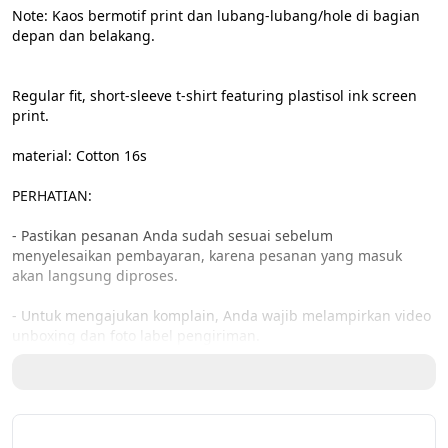
Note: Kaos bermotif print dan lubang-lubang/hole di bagian 
depan dan belakang.
Regular fit, short-sleeve t-shirt featuring plastisol ink screen 
print.
material: Cotton 16s
PERHATIAN:
- Pastikan pesanan Anda sudah sesuai sebelum 
menyelesaikan pembayaran, karena pesanan yang masuk 
akan langsung diproses.
- Untuk mengajukan komplain, Anda wajib melampirkan video 
unboxing dan foto label pengiriman.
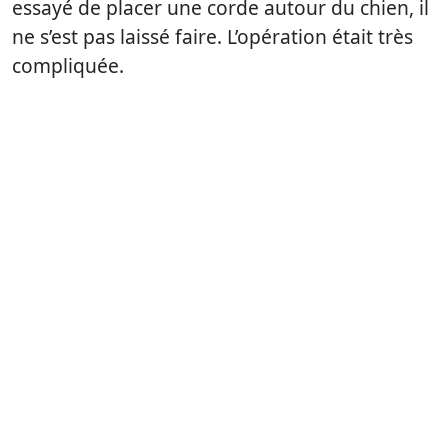
essayé de placer une corde autour du chien, il
ne s’est pas laissé faire. L’opération était très
compliquée.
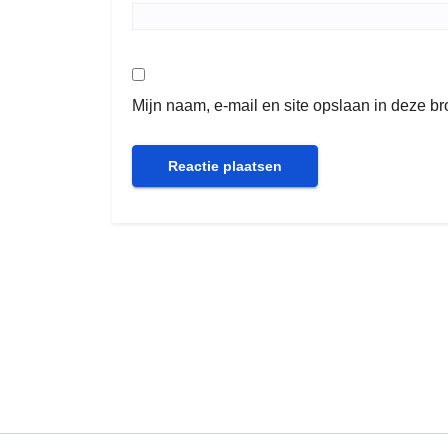
Mijn naam, e-mail en site opslaan in deze b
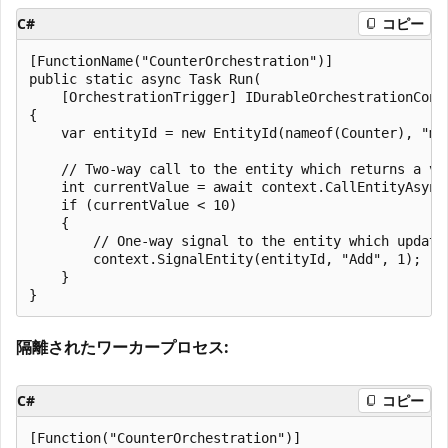
C#
コピー
[FunctionName("CounterOrchestration")]

public static async Task Run(

    [OrchestrationTrigger] IDurableOrchestrationConte
{

    var entityId = new EntityId(nameof(Counter), "myC
    // Two-way call to the entity which returns a val
    int currentValue = await context.CallEntityAsync<
    if (currentValue < 10)

    {

        // One-way signal to the entity which update
        context.SignalEntity(entityId, "Add", 1);

    }

隔離されたワーカープロセス:
C#
コピー
[Function("CounterOrchestration")]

========================================================================

JOB: How many lines in the rows above contain the string "print"? Case counts. Reply with the number only.

FINISHED TASK: 2